# Action item
All entries need to be written out again exactly, without their pictures.

# Stored items
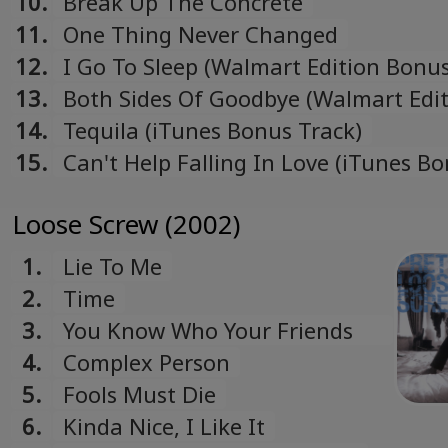
10.
Break Up The Concrete
11.
One Thing Never Changed
12.
I Go To Sleep (Walmart Edition Bonus
13.
Both Sides Of Goodbye (Walmart Edi
Bonus Track)
14.
Tequila (iTunes Bonus Track)
15.
Can't Help Falling In Love (iTunes B
Track)
Loose Screw (2002)
1.
Lie To Me
2.
Time
3.
You Know Who Your Friends
Are
4.
Complex Person
5.
Fools Must Die
6.
Kinda Nice, I Like It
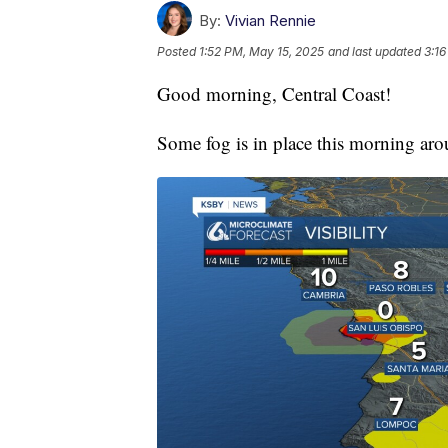
By:
Vivian Rennie
Posted
1:52 PM, May 15, 2025
and last updated
3:16
Good morning, Central Coast!
Some fog is in place this morning ar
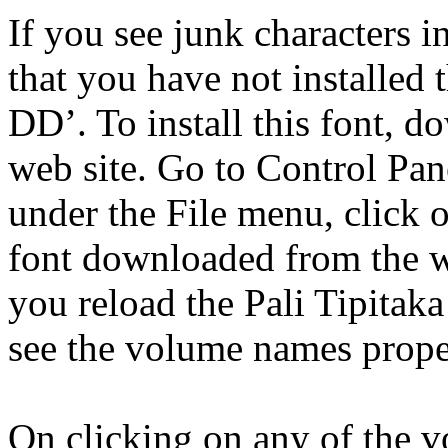
If you see junk characters in
that you have not installed 
DD’. To install this font, d
web site. Go to Control Pan
under the File menu, click o
font downloaded from the we
you reload the Pali Tipitak
see the volume names prope
On clicking on any of the 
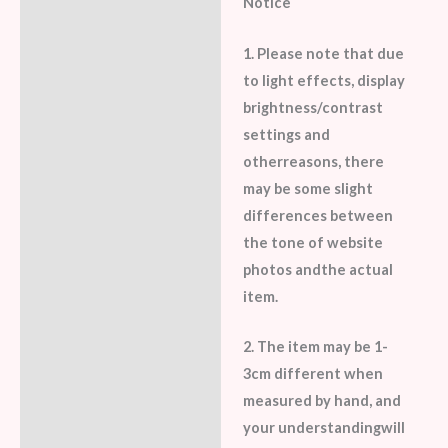
Notice
1. Please note that due
to light effects, display
brightness/contrast
settings and
otherreasons, there
may be some slight
differences between
the tone of website
photos andthe actual
item.
2. The item may be 1-
3cm different when
measured by hand, and
your understandingwill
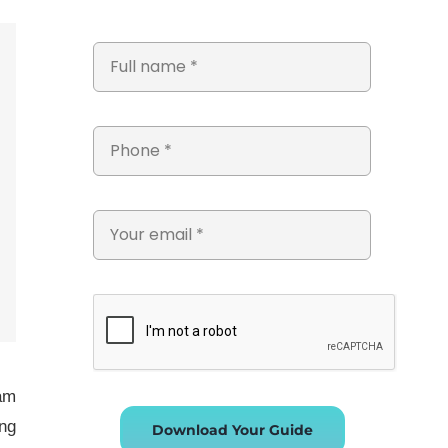
eam
ing
Download Your Guide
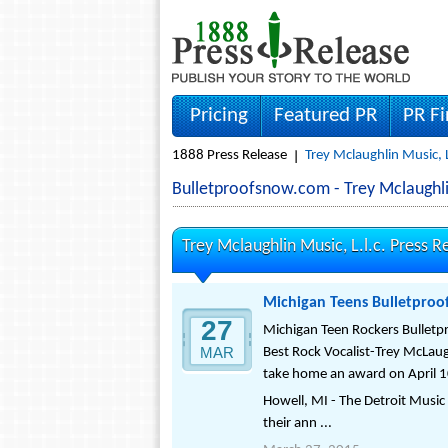
Pricing
Featured PR
PR F
1888 Press Release
Trey Mclaughlin Music, L
Bulletproofsnow.com - Trey Mclaughli
Trey Mclaughlin Music, L.l.c. Press R
Michigan Teens Bulletproo
27
Michigan Teen Rockers Bulletpr
MAR
Best Rock Vocalist-Trey McLaugh
take home an award on April 1
Howell, MI - The Detroit Musi
their ann ...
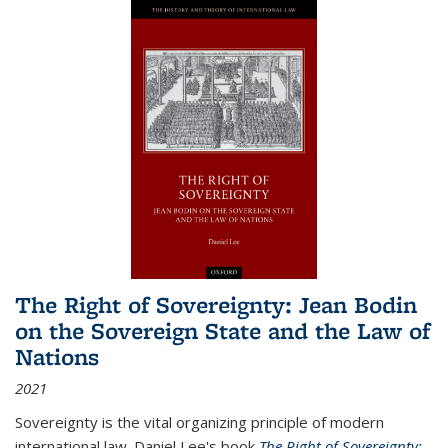
The Right of Sovereignty: Jean Bodin
on the Sovereign State and the Law of
Nations
2021
Sovereignty is the vital organizing principle of modern
international law. Daniel Lee's book
The Right of Sovereignty:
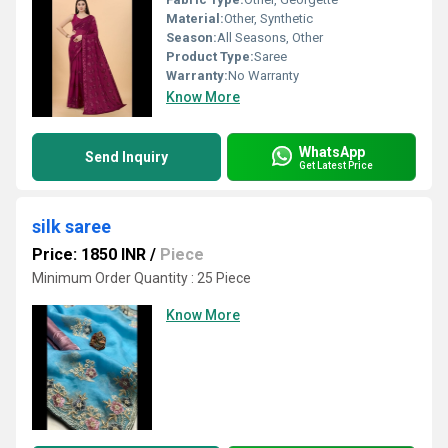
Material:
Other, Synthetic
Season:
All Seasons, Other
Product Type:
Saree
Warranty:
No Warranty
Know More
WhatsApp
Send Inquiry
Get Latest Price
silk saree
Price: 1850 INR
/
Piece
Minimum Order Quantity : 25 Piece
Know More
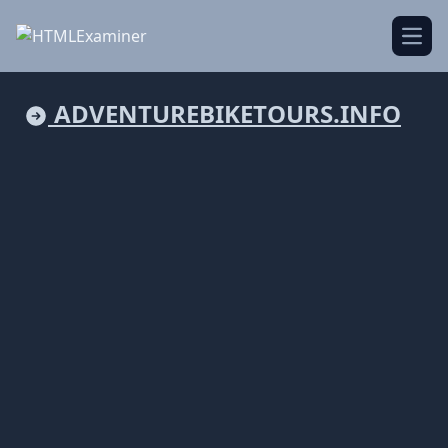
Open
ADVENTUREBIKETOURS.INFO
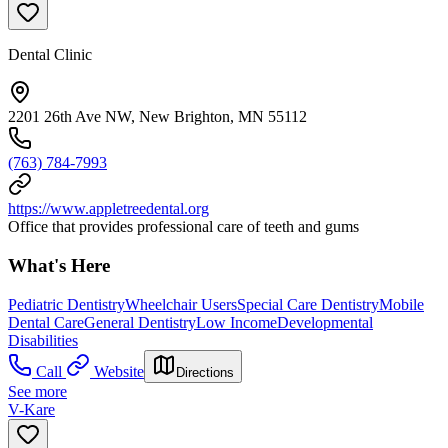
Dental Clinic
2201 26th Ave NW, New Brighton, MN 55112
(763) 784-7993
https://www.appletreedental.org
Office that provides professional care of teeth and gums
What's Here
Pediatric Dentistry
Wheelchair Users
Special Care Dentistry
Mobile
Dental Care
General Dentistry
Low Income
Developmental
Disabilities
Call
Website
Directions
See more
V-Kare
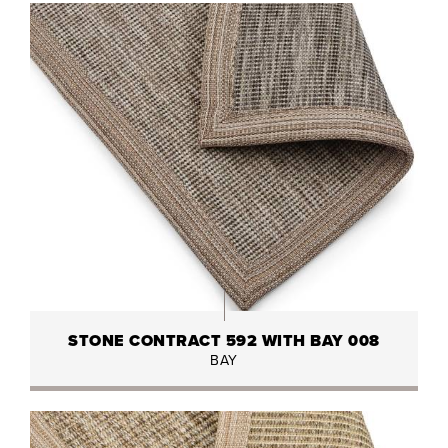
STONE CONTRACT 592 WITH BAY 008
BAY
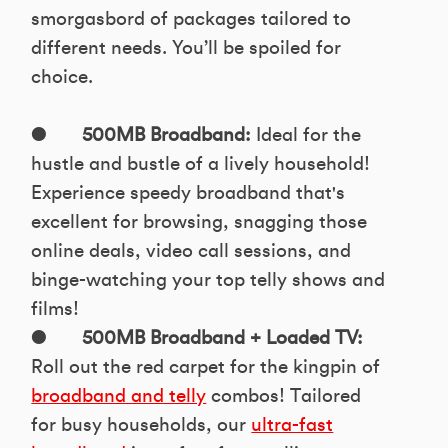
smorgasbord of packages tailored to
different needs. You’ll be spoiled for
choice.
●
500MB Broadband:
Ideal for the
hustle and bustle of a lively household!
Experience speedy broadband that's
excellent for browsing, snagging those
online deals, video call sessions, and
binge-watching your top telly shows and
films!
●
500MB Broadband + Loaded TV:
Roll out the red carpet for the kingpin of
broadband and telly
combos! Tailored
for busy households, our
ultra-fast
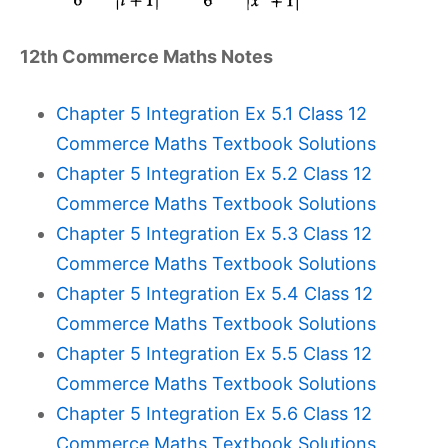
12th Commerce Maths Notes
Chapter 5 Integration Ex 5.1 Class 12
Commerce Maths Textbook Solutions
Chapter 5 Integration Ex 5.2 Class 12
Commerce Maths Textbook Solutions
Chapter 5 Integration Ex 5.3 Class 12
Commerce Maths Textbook Solutions
Chapter 5 Integration Ex 5.4 Class 12
Commerce Maths Textbook Solutions
Chapter 5 Integration Ex 5.5 Class 12
Commerce Maths Textbook Solutions
Chapter 5 Integration Ex 5.6 Class 12
Commerce Maths Textbook Solutions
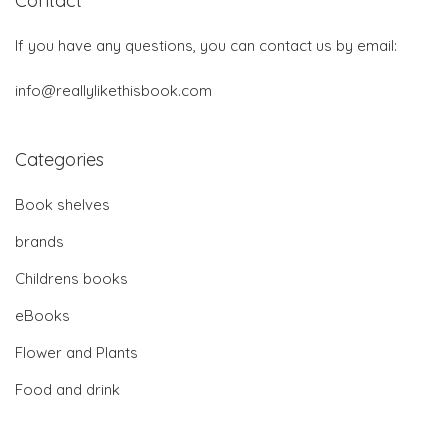
Contact
If you have any questions, you can contact us by email:
info@reallylikethisbook.com
Categories
Book shelves
brands
Childrens books
eBooks
Flower and Plants
Food and drink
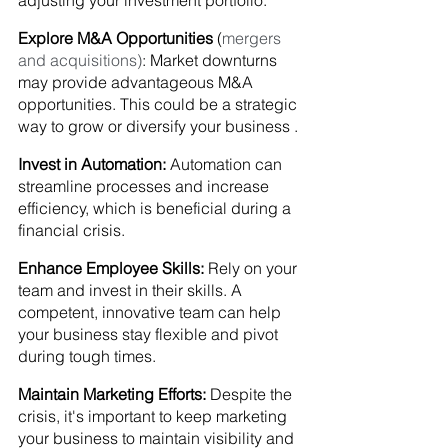
adjusting your investment portfolio.
Explore M&A Opportunities
 (
mergers 
and acquisitions)
: Market downturns 
may provide advantageous M&A 
opportunities. This could be a strategic 
way to grow or diversify your business .
Invest in Automation:
 Automation can 
streamline processes and increase 
efficiency, which is beneficial during a 
financial crisis.
Enhance Employee Skills:
 Rely on your 
team and invest in their skills. A 
competent, innovative team can help 
your business stay flexible and pivot 
during tough times.
Maintain Marketing Efforts:
 Despite the 
crisis, it's important to keep marketing 
your business to maintain visibility and 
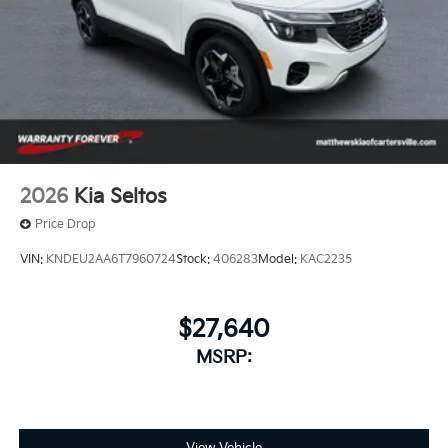
2026
Kia Seltos
Price Drop
VIN:
KNDEU2AA6T7960724
Stock:
406283
Model:
KAC2235
$27,640
MSRP:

# Answer for this exercise
10.
Break Up The Concrete
11.
One Thing Never Changed
12.
I Go To Sleep (Walmart Edition Bonus
13.
Both Sides Of Goodbye (Walmart Edi
Bonus Track)
14.
Tequila (iTunes Bonus Track)
15.
Can't Help Falling In Love (iTunes B
Track)
Loose Screw (2002)
1.
Lie To Me
2.
Time
3.
You Know Who Your Friends
Are
4.
Complex Person
5.
Fools Must Die
6.
Kinda Nice, I Like It
By:
Vivian Rennie
Posted
1:52 PM, May 15, 2025
and last updated
3:16
Good morning, Central Coast!
Some fog is in place this morning ar
If you see junk characters in
that you have not installed 
DD’. To install this font, d
web site. Go to Control Pan
under the File menu, click o
font downloaded from the we
you reload the Pali Tipitak
see the volume names prope
On clicking on any of the 
Notice
1. Please note that due
to light effects, display
brightness/contrast
settings and
otherreasons, there
may be some slight
differences between
the tone of website
photos andthe actual
item.
2. The item may be 1-
3cm different when
measured by hand, and
your understandingwill
eam
ing
Download Your Guide
Pricing
Featured PR
PR F
1888 Press Release
Trey Mclaughlin Music, L
Bulletproofsnow.com - Trey Mclaughli
Trey Mclaughlin Music, L.l.c. Press R
Michigan Teens Bulletproo
27
Michigan Teen Rockers Bulletpr
MAR
Best Rock Vocalist-Trey McLaugh
take home an award on April 1
Howell, MI - The Detroit Musi
their ann ...
The Right of Sovereignty: Jean Bodin
on the Sovereign State and the Law of
Nations
2021
Sovereignty is the vital organizing principle of modern
international law. Daniel Lee's book
The Right of Sovereignty:
Material:
Other, Synthetic
Season:
All Seasons, Other
Product Type:
Saree
Warranty:
No Warranty
Know More
WhatsApp
Send Inquiry
Get Latest Price
silk saree
Price: 1850 INR
/
Piece
Minimum Order Quantity : 25 Piece
Know More
Open
ADVENTUREBIKETOURS.INFO
Dental Clinic
2201 26th Ave NW, New Brighton, MN 55112
(763) 784-7993
https://www.appletreedental.org
Office that provides professional care of teeth and gums
What's Here
Pediatric Dentistry
Wheelchair Users
Special Care Dentistry
Mobile
Dental Care
General Dentistry
Low Income
Developmental
Disabilities
Call
Website
Directions
See more
V-Kare
STONE CONTRACT 592 WITH BAY 008
BAY
smorgasbord of packages tailored to
different needs. You’ll be spoiled for
choice.
●
500MB Broadband:
Ideal for the
hustle and bustle of a lively household!
Experience speedy broadband that's
excellent for browsing, snagging those
online deals, video call sessions, and
binge-watching your top telly shows and
films!
●
500MB Broadband + Loaded TV:
Roll out the red carpet for the kingpin of
broadband and telly
combos! Tailored
for busy households, our
ultra-fast
12th Commerce Maths Notes
Chapter 5 Integration Ex 5.1 Class 12
Commerce Maths Textbook Solutions
Chapter 5 Integration Ex 5.2 Class 12
Commerce Maths Textbook Solutions
Chapter 5 Integration Ex 5.3 Class 12
Commerce Maths Textbook Solutions
Chapter 5 Integration Ex 5.4 Class 12
Commerce Maths Textbook Solutions
Chapter 5 Integration Ex 5.5 Class 12
Commerce Maths Textbook Solutions
Chapter 5 Integration Ex 5.6 Class 12
Commerce Maths Textbook Solutions
Contact
If you have any questions, you can contact us by email:
info@reallylikethisbook.com
Categories
Book shelves
brands
Childrens books
eBooks
Flower and Plants
Food and drink
adjusting your investment portfolio.
Explore M&A Opportunities
 (
mergers 
and acquisitions)
: Market downturns 
may provide advantageous M&A 
opportunities. This could be a strategic 
way to grow or diversify your business .
Invest in Automation:
 Automation can 
streamline processes and increase 
efficiency, which is beneficial during a 
financial crisis.
Enhance Employee Skills:
 Rely on your 
team and invest in their skills. A 
competent, innovative team can help 
your business stay flexible and pivot 
during tough times.
Maintain Marketing Efforts:
 Despite the 
crisis, it's important to keep marketing 
your business to maintain visibility and 
2026
Kia Seltos
Price Drop
VIN:
KNDEU2AA6T7960724
Stock:
406283
Model:
KAC2235
$27,640
MSRP:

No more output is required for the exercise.